*Reading passage:*
It is also important to factor in the different materials available to them in forming their interpretations.  莊王 could not have known about bone oracle characters found in Anyang digs.  Granted that characters used in the Warring-States Period were much closer than ones used today to those originally used during the Shang Dynasty, characters of 莊王's time, as we know them from 金石文 and 簡牘 evidence, had undergone considerable simplification as well as developments. 



> What could 止戈 possibly mean?
> (1) Orthodox interpretation (i.e., 止息干戈):
> 楚莊王's interpretation (止戈 = 止息干戈) was quoted by later authoritative dictionaries (e.g.,《說文》) and held as the conventional interpretation.

(Data items)
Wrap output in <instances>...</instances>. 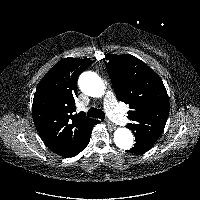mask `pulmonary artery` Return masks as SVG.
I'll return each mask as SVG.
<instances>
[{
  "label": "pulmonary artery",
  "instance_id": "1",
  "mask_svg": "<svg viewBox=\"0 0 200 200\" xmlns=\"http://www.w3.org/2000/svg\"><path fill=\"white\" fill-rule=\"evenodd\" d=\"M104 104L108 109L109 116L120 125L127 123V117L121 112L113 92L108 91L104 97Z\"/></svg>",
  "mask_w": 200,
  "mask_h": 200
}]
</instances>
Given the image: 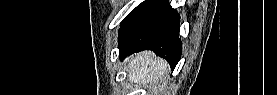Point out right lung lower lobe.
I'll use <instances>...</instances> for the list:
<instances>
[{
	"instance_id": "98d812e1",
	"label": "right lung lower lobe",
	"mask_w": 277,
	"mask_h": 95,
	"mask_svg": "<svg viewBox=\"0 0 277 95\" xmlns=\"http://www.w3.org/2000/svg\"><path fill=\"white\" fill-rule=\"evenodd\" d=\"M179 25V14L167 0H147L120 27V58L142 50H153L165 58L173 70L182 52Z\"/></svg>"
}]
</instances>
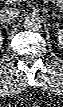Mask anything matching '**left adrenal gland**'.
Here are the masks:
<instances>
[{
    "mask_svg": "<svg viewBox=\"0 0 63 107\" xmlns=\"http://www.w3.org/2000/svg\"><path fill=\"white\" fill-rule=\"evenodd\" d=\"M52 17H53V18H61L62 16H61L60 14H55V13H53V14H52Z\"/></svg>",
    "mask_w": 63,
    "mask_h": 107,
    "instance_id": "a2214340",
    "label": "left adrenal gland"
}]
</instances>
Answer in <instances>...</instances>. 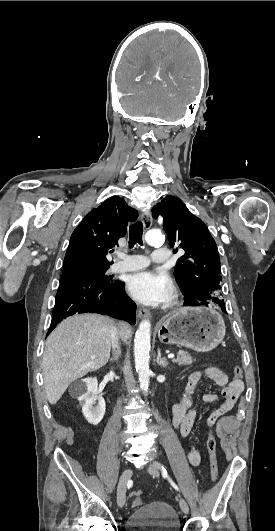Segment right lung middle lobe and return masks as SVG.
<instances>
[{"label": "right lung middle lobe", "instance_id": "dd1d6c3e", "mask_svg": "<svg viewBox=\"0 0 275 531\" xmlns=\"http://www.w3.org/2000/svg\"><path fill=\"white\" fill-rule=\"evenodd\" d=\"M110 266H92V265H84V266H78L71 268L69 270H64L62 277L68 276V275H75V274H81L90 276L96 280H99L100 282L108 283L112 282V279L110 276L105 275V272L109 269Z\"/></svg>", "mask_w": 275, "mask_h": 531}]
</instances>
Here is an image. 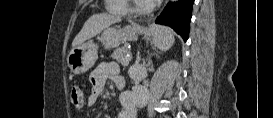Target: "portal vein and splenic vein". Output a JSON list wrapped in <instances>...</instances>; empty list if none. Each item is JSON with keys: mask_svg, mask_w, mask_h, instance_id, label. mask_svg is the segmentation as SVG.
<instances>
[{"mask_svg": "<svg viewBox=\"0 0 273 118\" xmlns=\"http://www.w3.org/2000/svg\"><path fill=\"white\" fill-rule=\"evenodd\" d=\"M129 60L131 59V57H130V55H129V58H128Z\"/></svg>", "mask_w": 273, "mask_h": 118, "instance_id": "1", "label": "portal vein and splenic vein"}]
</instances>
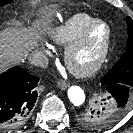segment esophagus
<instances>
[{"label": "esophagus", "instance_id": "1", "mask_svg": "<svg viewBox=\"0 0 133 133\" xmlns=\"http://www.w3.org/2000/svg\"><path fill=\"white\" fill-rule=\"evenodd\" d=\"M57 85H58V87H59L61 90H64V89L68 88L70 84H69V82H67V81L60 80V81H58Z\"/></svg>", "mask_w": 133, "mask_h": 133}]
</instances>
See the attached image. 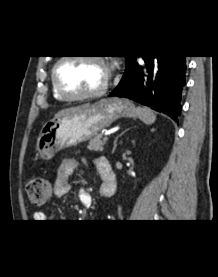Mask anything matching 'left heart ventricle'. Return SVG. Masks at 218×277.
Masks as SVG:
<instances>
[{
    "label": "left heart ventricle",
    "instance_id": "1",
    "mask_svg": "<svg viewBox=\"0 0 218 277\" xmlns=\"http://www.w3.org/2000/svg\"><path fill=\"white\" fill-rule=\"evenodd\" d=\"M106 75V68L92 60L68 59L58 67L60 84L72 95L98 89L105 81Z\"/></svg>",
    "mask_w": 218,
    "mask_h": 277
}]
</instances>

*Task 1:*
Copy the stretch of the 止戈 discussion from "It is also important" through "well as developments.", switching "simplification" to "reduction".
*Task 2:*
Please resume the 止戈 discussion right after its final sentence.

*Answer 1:*
It is also important to factor in the different materials available to them in forming their interpretations.  莊王 could not have known about bone oracle characters found in Anyang digs.  Granted that characters used in the Warring-States Period were much closer than ones used today to those originally used during the Shang Dynasty, characters of 莊王's time, as we know them from 金石文 and 簡牘 evidence, had undergone considerable reduction as well as developments.

*Answer 2:*
説文 often refers to 古文 (old characters) but they don't look as old as 甲骨文字.  The erudition of 許慎, the author of 説文解字, did not reach characters that were not available to him.  I would say that it is reasonable to assume 許慎's 古文 primarily referred to those characters before the Unification by the Qing dynasty.  If you look up any 甲骨文 dictionary today, you will find that most orthodox scholars agree with Mr. Yu.  For instance, 徐中舒『甲骨文字典』 says in page 125, s.v. 止, that it has four meanings.  The first one is the foot or the leg, and the other three are proper names for a country/tribe, a person, or a ritual.  What I will say below will be no more than an elaboration of this, or a little digest of what modern scholastic studies have found out.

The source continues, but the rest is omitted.